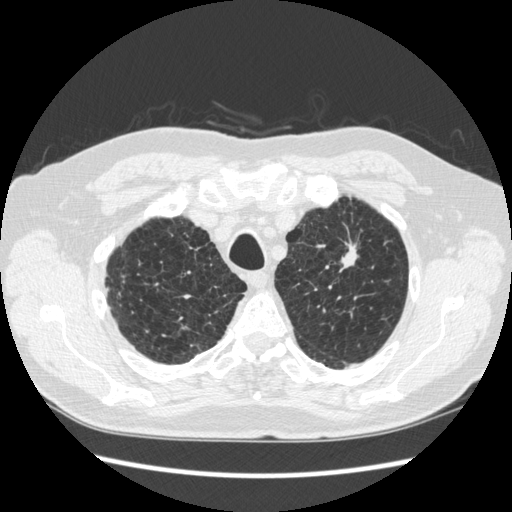
Low-dose screening chest CT, one axial slice; position 224 of 267 along the scan axis; 120 kVp; lung window (W 1500 / L -600 HU); 1.25 mm slice thickness; 512 × 512 image matrix.
Structures marked on this image (manually delineated by an expert):
- lesion 1 (tumor, upper lobe of left lung): box from (x=341, y=244) to (x=357, y=267) px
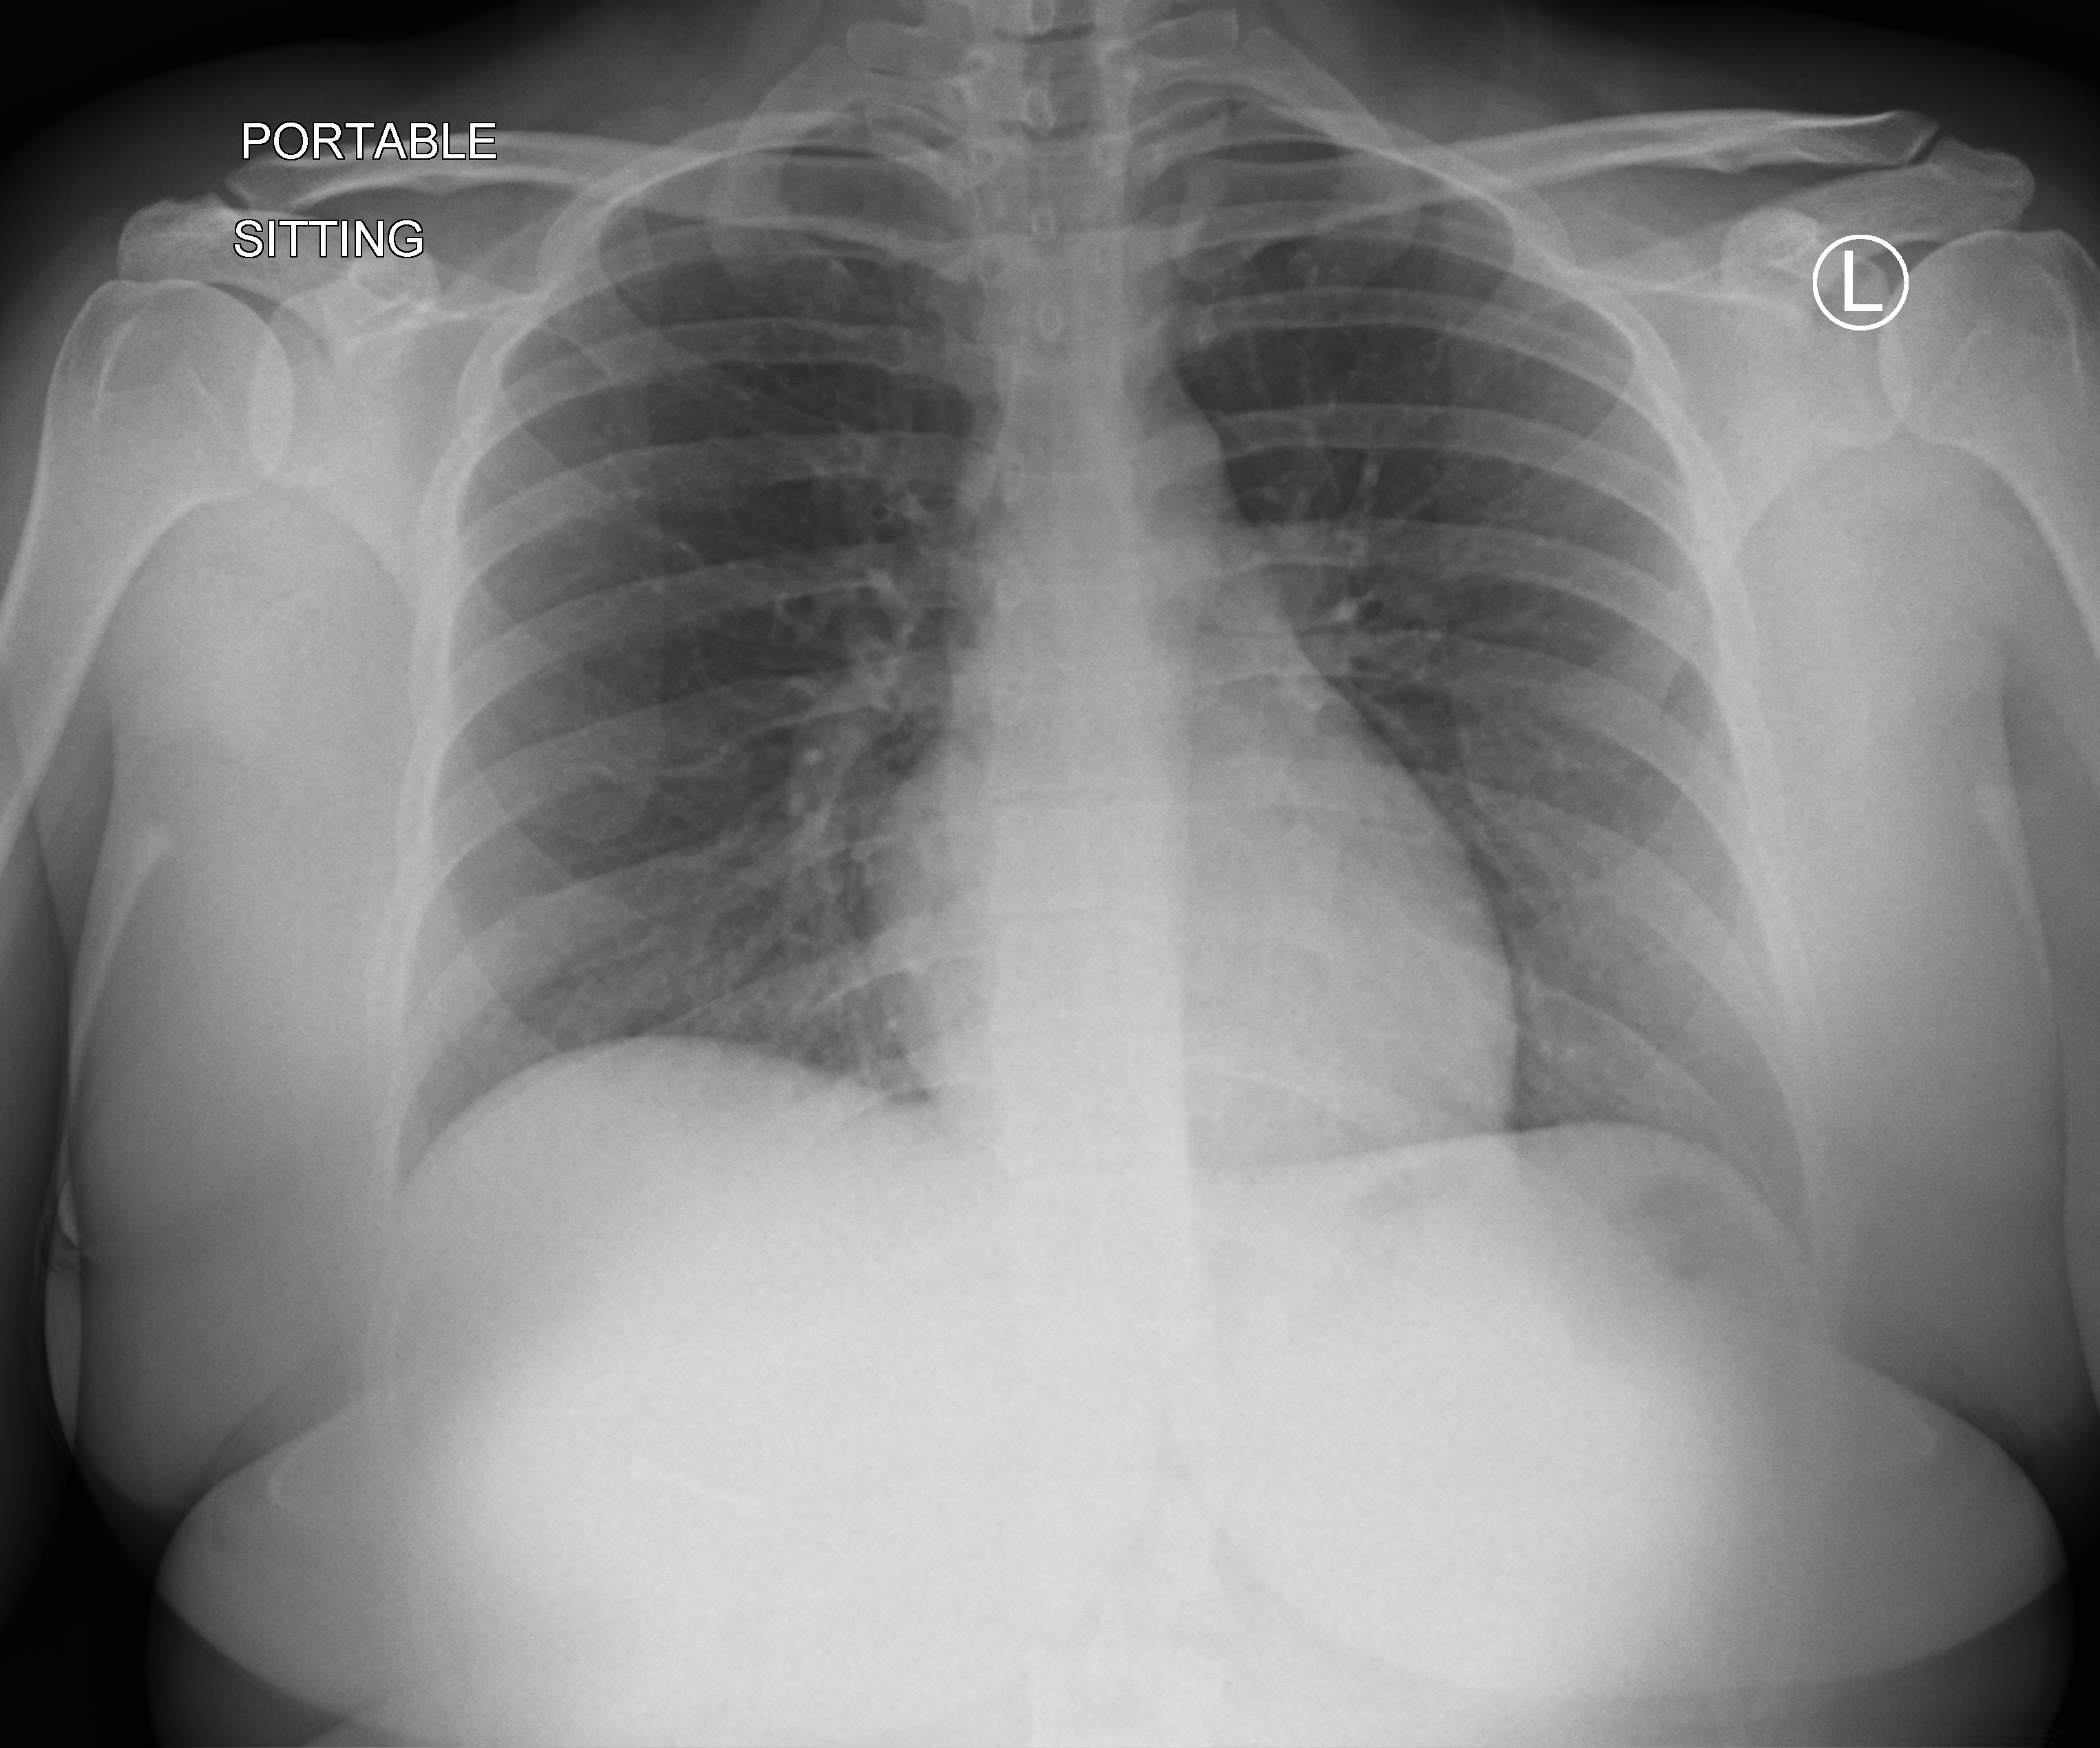
Chest X-ray (portable), anteroposterior (AP) projection. Patient hospitalised with COVID-19; female, aged 18–59 years.
Hospital-stay facts (about this admission, not read from this image; timing relative to this image not recorded):
- admitted to intensive care during this hospital stay: no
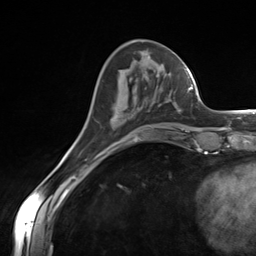
Breast MRI (dynamic contrast-enhanced), one axial slice; position 49 of 124 along the scan axis; cropped to one breast; dynamic contrast-enhanced series, time point 2 of 7 at this slice position (early post-contrast); 3 T; TE 1.8 ms, TR 4.7 ms; 1.3 mm slice thickness; 256 × 256 image matrix. Female patient.
Annotated regions visible in this slice (semi-automatic segmentation, software-assisted and operator-edited):
- enhancing-tissue mask used for the functional tumour volume (all voxels passing the contrast-enhancement thresholds inside the analysis volume; usually the tumour): bounding box (x1, y1, x2, y2) in pixels: (155, 86, 157, 91)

◆ ◆ ◆

Your assignment:
In how many lines of the records does the word "from" occur? Reply with the number only.

Task response:
2